The request was conveyed in a letter read on the Senate floor Tuesday by Senate President, Godswill Akpabio, following lawmakers’ resumption from the two-week Eid-el-Fitr break.
The proposed adjustment represents a nearly 16 percent increase to Africa’s largest economy’s spending plan, a budget that already stood as the highest in Nigeria’s history when Tinubu presented it to the National Assembly last December.
In his communication, Tinubu outlined three primary objectives driving the fiscal expansion: regularizing outstanding legal commitments carried over from previous appropriation cycles, consolidating existing government indebtedness within the fiscal framework, and providing for a limited number of strategic priority projects while aligning the 2026 financing plan to preserve macro-fiscal stability.

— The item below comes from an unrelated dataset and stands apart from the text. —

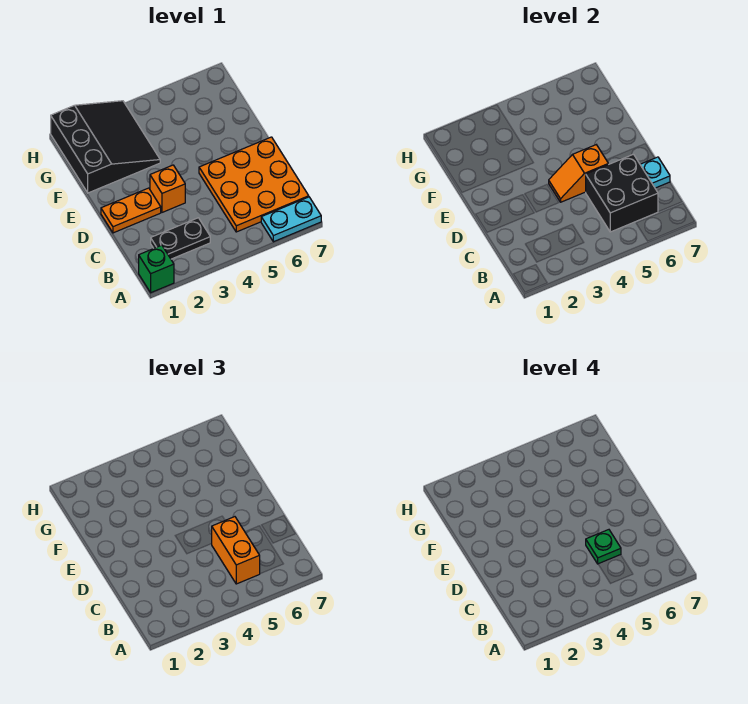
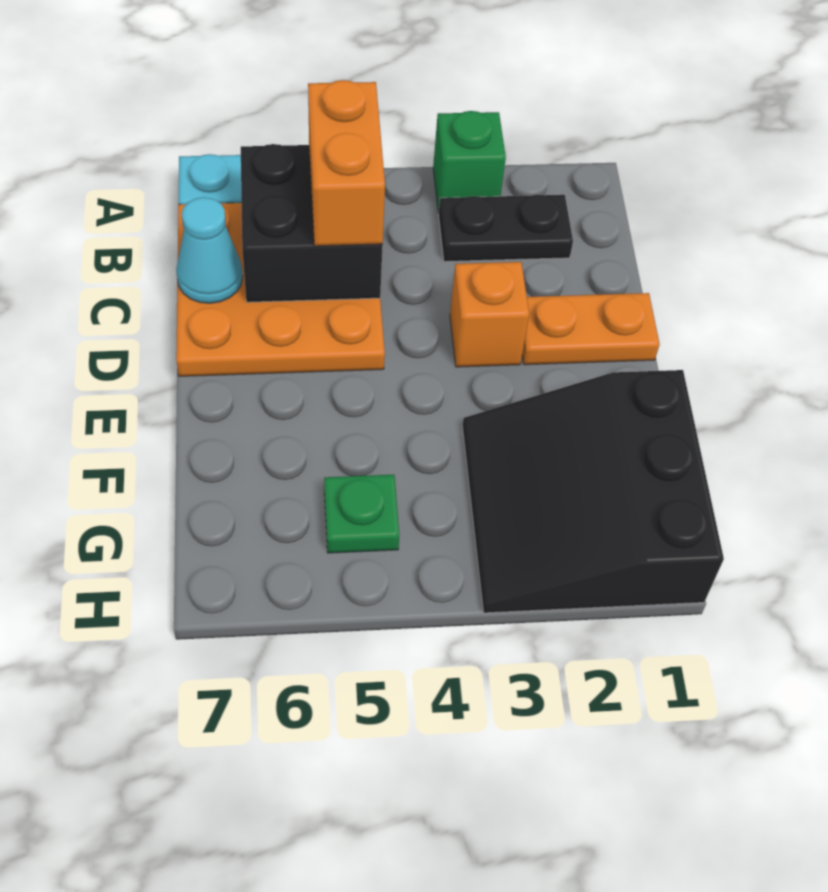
green 1x1 brick [139,245,174,293] -> green 1x1 brick moved to [433,111,506,212]
green 1x1 plate [586,530,621,564] -> green 1x1 plate moved to [324,475,399,553]
cyan 1x1 plate [640,157,670,188] -> cyan 1x1 cone [176,197,243,303]
orange 1x2 slope [549,145,608,202] -> none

“The proposed adjustment is aimed at strengthening fiscal transparency and ensuring more effective implementation of priority national programmes,” the President stated in the letter.
The December 2025 budget presentation, christened the “Budget of Consolidation, Renewed Resilience and Shared Prosperity,” originally projected total expenditure of N58.18 trillion, with expected revenue of N34.33 trillion, leaving a deficit of N23.85 trillion representing 4.28 percent of GDP.
The revised figures push the deficit even higher, though precise new revenue projections have not yet been released.
Tinubu emphasized that the adjustment is designed to ease pressure on domestic financial markets while ensuring that outstanding obligations from previous fiscal cycles do not hinder implementation of the 2026 budget.
The proposed increase comes as Nigeria’s public debt stock has surged to over N152 trillion, with debt service consuming an estimated 50 to 60 percent of federal revenue, a trajectory that economists warn could choke off investment in critical infrastructure and social services.
Senate Committee on Appropriations Chairman Solomon Adeola acknowledged during recent budget hearings that “Nigeria cannot avoid borrowing because revenue inflows are unpredictable and development needs are enormous,” but emphasized that “the key question is not whether we borrow, but how responsibly we manage these deficits”.
The 2026 budget framework anticipates total borrowing of over N20 trillion, including N17.89 trillion in domestic borrowing alone, a 72 percent increase from the 2025 projection.